Grandaughter - Ashlyn

By Susan

If you can, if you will - IMAGINE…..

Watching your daughter's face as she tells you she is expecting a baby (only you and she know she's been trying for over a year). Enjoying the banter back and forth with her husband as you insist the baby is a girl - after all that's what Mommy wants. Feeling some sort of sixth sense from the moment your daughter tells you her news that something isn't right (and only confiding that feeling to a trusted, chosen few). The day of the first ultrasound finally arriving….. and being naïve enough to believe that the biggest problem that day will be whether or not the baby will cooperate as you determine boy or girl.

Having dinner with your daughter…. And having her tell you and her sister calmly - 'The doctor called today and there might be a problem with the baby's heart. Something about a chamber and I have to get a more detailed ultrasound". Seeing your daughter crying in the passenger seat of the car as they return from the ultrasound. Hearing the words Hypoplastic Left Heart Syndrome and finding out from the Internet that it's the most severe of heart defects.

Hearing the Pediatric Cardiologist give you your options for this precious baby - and yes, she is a girl…… 1) Three-staged surgery for a palliative repair, allowing your baby to (hopefully) live more than the couple of weeks she would live if nothing was done. 2) Heart transplant - which brings a whole new set of issues. 3) Do nothing…. Take your baby girl home with you and love her as hard as you can for 2-3 weeks. Then she will very peacefully pass away in your arms. Option 3 isn't even an option; you go with the surgical plan.

Then - phase 2 - IMAGINE….

Leaving to go 4 hours away from home so your baby girl can be born at the very best facility in your state. Knowing you won't get to hold her when she is born but being promised that 'if she is stable enough' you can get a peek at her. Seeing your baby for the first time, seemingly attached to enough wires and tubes to launch a rocket. And loving her, oh my gosh loving her as if you've known her forever. And as she is wheeled off to PCICU telling her FIGHT BABY GIRL, FIGHT HARD.
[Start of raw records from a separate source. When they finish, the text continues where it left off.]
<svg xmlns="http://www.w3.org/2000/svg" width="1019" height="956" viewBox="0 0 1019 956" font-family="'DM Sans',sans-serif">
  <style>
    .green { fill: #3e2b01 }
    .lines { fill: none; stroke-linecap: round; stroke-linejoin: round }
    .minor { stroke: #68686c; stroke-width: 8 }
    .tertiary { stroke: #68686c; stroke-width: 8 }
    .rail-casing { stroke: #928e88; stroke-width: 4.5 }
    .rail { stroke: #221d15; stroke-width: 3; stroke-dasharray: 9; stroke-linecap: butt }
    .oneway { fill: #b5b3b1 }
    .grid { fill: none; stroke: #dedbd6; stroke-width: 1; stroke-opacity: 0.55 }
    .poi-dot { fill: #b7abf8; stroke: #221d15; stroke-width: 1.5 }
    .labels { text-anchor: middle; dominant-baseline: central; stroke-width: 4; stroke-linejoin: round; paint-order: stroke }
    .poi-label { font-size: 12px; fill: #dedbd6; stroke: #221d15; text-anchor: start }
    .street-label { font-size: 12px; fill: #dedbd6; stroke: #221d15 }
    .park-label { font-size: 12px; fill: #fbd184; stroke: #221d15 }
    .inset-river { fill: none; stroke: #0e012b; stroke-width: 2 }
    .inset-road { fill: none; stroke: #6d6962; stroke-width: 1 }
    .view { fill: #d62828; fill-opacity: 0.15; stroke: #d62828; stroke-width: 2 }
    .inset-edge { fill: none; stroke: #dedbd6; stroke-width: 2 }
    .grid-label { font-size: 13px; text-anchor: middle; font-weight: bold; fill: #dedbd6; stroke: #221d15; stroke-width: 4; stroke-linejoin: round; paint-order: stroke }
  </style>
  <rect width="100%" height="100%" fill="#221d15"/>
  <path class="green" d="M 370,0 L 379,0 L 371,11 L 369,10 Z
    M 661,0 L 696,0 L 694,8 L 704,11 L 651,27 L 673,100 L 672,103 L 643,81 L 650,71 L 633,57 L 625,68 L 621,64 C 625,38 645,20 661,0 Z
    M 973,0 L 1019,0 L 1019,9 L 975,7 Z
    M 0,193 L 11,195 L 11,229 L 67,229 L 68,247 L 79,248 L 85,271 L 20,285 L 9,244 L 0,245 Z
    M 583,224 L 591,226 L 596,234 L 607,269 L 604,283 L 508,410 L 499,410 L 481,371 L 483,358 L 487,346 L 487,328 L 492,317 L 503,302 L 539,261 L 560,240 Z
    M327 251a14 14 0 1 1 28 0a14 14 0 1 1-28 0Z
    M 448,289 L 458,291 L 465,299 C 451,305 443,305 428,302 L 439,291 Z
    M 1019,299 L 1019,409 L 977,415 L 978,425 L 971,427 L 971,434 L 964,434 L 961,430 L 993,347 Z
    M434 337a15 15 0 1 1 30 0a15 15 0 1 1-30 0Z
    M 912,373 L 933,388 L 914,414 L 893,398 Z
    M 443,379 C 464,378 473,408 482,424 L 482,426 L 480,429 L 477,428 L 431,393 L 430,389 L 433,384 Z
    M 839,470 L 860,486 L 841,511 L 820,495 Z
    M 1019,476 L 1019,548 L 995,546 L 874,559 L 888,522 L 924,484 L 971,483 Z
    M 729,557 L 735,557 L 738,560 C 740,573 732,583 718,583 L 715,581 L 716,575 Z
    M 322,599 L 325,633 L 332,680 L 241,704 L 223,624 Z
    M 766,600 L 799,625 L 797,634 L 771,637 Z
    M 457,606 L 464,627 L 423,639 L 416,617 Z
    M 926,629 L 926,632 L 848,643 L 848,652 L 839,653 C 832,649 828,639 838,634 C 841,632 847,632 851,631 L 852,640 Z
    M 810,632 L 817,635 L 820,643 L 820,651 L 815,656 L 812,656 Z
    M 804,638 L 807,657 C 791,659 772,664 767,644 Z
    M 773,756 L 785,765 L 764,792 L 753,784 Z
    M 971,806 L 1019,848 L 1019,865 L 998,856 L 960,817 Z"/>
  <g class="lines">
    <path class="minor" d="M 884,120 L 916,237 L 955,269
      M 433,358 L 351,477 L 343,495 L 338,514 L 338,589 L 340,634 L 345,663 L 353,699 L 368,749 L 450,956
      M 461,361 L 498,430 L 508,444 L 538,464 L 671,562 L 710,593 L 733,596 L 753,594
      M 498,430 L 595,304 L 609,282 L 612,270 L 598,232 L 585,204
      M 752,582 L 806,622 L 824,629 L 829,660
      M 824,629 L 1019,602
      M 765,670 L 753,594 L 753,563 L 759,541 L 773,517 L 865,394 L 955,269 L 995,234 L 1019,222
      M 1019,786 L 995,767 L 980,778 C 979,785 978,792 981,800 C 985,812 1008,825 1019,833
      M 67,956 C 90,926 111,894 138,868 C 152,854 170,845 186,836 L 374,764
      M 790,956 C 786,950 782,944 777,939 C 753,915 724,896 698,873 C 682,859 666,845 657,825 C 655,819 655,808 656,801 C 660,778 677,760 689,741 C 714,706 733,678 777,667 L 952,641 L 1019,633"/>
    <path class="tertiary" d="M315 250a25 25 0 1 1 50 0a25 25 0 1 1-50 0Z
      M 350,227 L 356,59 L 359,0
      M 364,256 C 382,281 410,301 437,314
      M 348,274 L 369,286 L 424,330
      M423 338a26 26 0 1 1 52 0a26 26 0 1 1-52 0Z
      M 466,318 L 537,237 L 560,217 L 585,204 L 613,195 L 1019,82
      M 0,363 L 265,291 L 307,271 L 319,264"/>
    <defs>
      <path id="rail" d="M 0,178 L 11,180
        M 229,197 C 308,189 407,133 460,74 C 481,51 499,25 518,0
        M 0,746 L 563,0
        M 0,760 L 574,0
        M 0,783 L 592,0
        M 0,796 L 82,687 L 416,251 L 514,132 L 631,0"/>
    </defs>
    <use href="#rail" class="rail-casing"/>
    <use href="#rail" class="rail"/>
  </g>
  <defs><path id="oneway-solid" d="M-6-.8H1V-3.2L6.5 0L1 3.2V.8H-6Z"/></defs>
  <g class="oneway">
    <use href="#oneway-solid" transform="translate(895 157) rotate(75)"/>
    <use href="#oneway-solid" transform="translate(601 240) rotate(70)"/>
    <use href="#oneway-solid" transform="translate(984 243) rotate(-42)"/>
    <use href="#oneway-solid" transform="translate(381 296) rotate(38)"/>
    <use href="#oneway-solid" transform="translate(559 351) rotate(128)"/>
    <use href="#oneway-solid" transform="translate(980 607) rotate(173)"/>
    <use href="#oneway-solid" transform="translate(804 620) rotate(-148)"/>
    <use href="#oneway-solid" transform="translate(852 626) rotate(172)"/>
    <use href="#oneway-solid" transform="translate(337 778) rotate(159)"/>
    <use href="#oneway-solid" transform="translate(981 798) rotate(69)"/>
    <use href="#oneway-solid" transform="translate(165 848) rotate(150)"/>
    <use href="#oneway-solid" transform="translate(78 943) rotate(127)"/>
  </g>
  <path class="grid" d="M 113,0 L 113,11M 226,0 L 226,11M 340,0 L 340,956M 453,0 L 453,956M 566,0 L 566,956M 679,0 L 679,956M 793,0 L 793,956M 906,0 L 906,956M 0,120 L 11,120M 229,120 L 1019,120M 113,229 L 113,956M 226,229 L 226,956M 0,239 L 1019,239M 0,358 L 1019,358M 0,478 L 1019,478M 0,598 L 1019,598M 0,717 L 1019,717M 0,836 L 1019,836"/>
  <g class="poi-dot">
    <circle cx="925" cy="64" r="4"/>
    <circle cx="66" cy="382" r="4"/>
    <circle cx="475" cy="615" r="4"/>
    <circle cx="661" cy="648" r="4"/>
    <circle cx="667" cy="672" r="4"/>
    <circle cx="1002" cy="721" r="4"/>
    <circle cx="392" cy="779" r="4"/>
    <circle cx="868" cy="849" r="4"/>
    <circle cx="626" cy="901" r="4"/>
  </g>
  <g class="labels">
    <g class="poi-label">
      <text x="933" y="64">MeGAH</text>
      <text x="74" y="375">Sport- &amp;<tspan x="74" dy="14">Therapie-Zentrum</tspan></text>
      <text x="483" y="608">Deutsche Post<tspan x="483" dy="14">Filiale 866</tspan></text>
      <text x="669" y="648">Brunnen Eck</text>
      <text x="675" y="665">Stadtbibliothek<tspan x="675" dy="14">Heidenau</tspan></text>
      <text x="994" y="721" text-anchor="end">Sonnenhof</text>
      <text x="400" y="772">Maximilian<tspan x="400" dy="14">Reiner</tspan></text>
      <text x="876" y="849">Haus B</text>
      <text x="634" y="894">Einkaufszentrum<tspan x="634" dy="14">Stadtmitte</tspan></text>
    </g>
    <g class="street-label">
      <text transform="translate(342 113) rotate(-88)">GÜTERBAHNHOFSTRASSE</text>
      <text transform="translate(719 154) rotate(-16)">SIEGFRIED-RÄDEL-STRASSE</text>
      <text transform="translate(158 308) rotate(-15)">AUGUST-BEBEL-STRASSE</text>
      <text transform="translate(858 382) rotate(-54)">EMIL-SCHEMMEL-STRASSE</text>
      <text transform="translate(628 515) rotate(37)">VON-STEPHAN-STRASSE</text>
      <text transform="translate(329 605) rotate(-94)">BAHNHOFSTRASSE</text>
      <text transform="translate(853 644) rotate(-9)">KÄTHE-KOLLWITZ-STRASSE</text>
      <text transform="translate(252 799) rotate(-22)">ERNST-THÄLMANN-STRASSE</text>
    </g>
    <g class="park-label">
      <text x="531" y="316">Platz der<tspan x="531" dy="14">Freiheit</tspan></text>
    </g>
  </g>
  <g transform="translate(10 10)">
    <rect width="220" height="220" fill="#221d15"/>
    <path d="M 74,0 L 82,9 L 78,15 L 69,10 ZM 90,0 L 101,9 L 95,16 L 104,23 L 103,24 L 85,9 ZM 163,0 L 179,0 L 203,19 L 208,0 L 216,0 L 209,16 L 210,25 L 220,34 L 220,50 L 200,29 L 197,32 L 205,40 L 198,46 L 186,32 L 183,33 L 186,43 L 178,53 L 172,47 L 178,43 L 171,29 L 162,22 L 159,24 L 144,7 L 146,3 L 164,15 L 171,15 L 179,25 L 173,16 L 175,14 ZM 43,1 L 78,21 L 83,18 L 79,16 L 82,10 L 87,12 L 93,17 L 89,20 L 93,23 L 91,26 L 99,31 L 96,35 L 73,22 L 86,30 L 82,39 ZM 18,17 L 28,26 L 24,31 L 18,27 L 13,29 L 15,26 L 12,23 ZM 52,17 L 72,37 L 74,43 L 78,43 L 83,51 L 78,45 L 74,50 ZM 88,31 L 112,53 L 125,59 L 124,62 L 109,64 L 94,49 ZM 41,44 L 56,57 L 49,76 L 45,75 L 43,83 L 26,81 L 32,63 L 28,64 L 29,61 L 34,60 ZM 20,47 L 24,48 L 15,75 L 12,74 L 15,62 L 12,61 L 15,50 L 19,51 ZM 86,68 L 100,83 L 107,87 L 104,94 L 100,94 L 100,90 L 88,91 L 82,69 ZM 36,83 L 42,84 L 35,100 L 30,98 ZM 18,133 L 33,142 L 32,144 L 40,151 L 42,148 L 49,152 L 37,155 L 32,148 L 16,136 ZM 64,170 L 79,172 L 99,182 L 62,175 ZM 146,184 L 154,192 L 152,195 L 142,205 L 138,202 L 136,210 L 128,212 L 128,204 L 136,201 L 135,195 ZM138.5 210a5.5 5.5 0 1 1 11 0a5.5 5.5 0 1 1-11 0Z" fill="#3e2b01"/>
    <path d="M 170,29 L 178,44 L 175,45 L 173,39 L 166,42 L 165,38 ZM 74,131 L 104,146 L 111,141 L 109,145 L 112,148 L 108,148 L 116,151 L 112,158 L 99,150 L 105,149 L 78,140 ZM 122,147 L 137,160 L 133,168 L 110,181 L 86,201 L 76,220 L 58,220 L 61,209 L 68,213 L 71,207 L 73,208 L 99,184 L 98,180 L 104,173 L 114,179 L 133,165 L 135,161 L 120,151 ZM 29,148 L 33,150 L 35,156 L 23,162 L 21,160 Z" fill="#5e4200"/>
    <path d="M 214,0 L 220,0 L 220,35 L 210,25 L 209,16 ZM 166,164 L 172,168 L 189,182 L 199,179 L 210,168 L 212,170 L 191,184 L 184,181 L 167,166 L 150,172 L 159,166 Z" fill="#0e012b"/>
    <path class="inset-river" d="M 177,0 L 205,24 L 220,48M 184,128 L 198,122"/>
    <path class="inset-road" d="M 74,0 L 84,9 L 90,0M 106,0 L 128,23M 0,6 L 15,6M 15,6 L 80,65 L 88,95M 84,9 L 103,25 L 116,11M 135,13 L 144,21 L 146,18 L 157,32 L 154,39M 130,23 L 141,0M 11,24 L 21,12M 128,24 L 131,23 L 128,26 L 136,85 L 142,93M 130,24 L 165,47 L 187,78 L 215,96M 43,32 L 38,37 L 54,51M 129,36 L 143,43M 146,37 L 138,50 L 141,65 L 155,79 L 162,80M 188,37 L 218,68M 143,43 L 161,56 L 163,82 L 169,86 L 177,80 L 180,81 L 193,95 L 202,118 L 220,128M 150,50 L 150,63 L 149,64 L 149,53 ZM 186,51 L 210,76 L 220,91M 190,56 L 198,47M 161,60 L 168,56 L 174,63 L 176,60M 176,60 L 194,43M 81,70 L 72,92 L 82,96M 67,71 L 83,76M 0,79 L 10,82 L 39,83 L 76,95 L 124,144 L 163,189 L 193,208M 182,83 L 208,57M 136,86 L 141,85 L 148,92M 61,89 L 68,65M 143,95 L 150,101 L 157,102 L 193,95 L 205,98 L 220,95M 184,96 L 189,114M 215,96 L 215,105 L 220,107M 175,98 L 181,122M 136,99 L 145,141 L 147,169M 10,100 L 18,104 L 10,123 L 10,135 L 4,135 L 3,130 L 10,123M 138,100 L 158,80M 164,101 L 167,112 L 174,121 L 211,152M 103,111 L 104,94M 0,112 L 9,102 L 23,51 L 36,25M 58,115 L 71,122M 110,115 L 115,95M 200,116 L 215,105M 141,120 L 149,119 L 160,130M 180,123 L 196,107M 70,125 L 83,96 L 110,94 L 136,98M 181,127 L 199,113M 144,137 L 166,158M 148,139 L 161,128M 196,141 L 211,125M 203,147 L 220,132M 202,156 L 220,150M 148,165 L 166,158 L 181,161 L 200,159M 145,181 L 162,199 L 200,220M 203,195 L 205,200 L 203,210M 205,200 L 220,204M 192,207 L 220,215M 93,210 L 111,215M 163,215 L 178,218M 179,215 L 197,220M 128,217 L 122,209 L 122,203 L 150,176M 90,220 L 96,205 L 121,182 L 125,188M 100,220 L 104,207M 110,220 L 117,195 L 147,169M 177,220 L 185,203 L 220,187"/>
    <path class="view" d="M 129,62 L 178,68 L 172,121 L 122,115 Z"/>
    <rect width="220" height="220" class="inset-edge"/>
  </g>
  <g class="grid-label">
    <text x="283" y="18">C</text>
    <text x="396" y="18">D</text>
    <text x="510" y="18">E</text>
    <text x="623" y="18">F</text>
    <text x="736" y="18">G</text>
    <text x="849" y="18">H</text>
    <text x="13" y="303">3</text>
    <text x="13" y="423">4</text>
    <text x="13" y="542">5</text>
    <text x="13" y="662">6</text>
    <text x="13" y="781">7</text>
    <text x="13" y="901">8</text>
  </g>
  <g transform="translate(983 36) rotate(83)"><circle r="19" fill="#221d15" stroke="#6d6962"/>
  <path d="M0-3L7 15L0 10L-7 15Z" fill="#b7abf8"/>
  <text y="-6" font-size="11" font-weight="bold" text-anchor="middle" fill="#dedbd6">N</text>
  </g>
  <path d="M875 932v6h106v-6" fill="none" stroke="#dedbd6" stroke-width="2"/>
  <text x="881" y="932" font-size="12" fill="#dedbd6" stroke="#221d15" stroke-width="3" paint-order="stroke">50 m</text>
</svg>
2nd surgery - You made it through the first nine week roller coaster. Your baby was born in August, you bring her home for the first time two days before Halloween. She is still the size of a newborn. She had open heart surgery at one week old. Because of reflux issues (common with heart babies) she has also had Nissen fundoplication surgery and G-tube placement. You bring home a pharmacy with your baby and you have learned to prepare 9 meds for the morning and 9 meds at night. No matter where you are, you tube feed your little one every 4 hours.

You are just about comfortable with things at home. Now it's time for a heart cath (2nd stage surgery is done around 6 months of age). She is still the size of a newborn. You travel again, 4 hours there and 4 hours back, you pray as your little one is in the cath lab. She is kept overnight because she needed so much medication to sedate her, she now is forgetting to breathe - she has a very high tolerance to meds, you see, because during the first hospital stay she became addicted to Morphine and required Methadone to withdraw. You return home; you get a call the next day telling you her surgeon has cleared his calendar because she needs surgery - NOW.

One week later - the day you thought she might be discharged, she is instead rushed back to surgery because of a wound infection. She aspirates as she is extubated…. She now has pneumonia. She doesn't even look like a baby - she is again 'knocked out' because if not given an enormous amount of meds you will find her fighting and kicking instead of sleeping. As they pound her back and do everything possible to clear her lungs and keep her alive, she looks like a tiny rubber doll. Her color is pasty and her skin is gray. Two weeks later she is almost finished with her IV antibiotics and they say the word HOME…. You are afraid to get too excited… You are out of money and out of Family Medical Leave and you are worried about your job in addition to your baby. But she is alive and better and that's all that really matters. And you do get to go home!

TODAY….

Your little girl has exceeded everything you (and family, friends, and people you've never even met) ever hoped and prayed for. She will be 6 on August 26th but her 6th birthday will be spent at MUSC Charleston SC because she will have her 3rd open heart surgery August 21st. You will have her birthday party early this year. She is tiny, spunky, and beautiful. Her scars are barely visible and you remember the first time you saw her rubbing them after her bath. What was she thinking? You look at her and try not to think about August. And you pray… Oh God you pray… And as you pray for your own, you pray for the others - too many others who struggle with various CHDs. Sadly you must add parents to your prayers… parents whose little heart warrior lost their struggle and are now angels.

I am Ashlyn's proud Nana and the author of this letter. And to sum it up - in the six years since we first heard the term CHD applied to our own lives, I've never cried more, prayed harder, laughed more loudly, or loved more deeply than Ash has shown me how to do. As you go from website to website checking on these little fighters, you will notice something. Their eyes…. They all have the most incredible eyes - huge and all knowing. I truly believe that heart babies have looked into the eyes of Jesus as He held them when no one else could. I thank God every day we were chosen to be Ashlyn's family and receive the blessings that only a 'special' child can give. I love you Ash.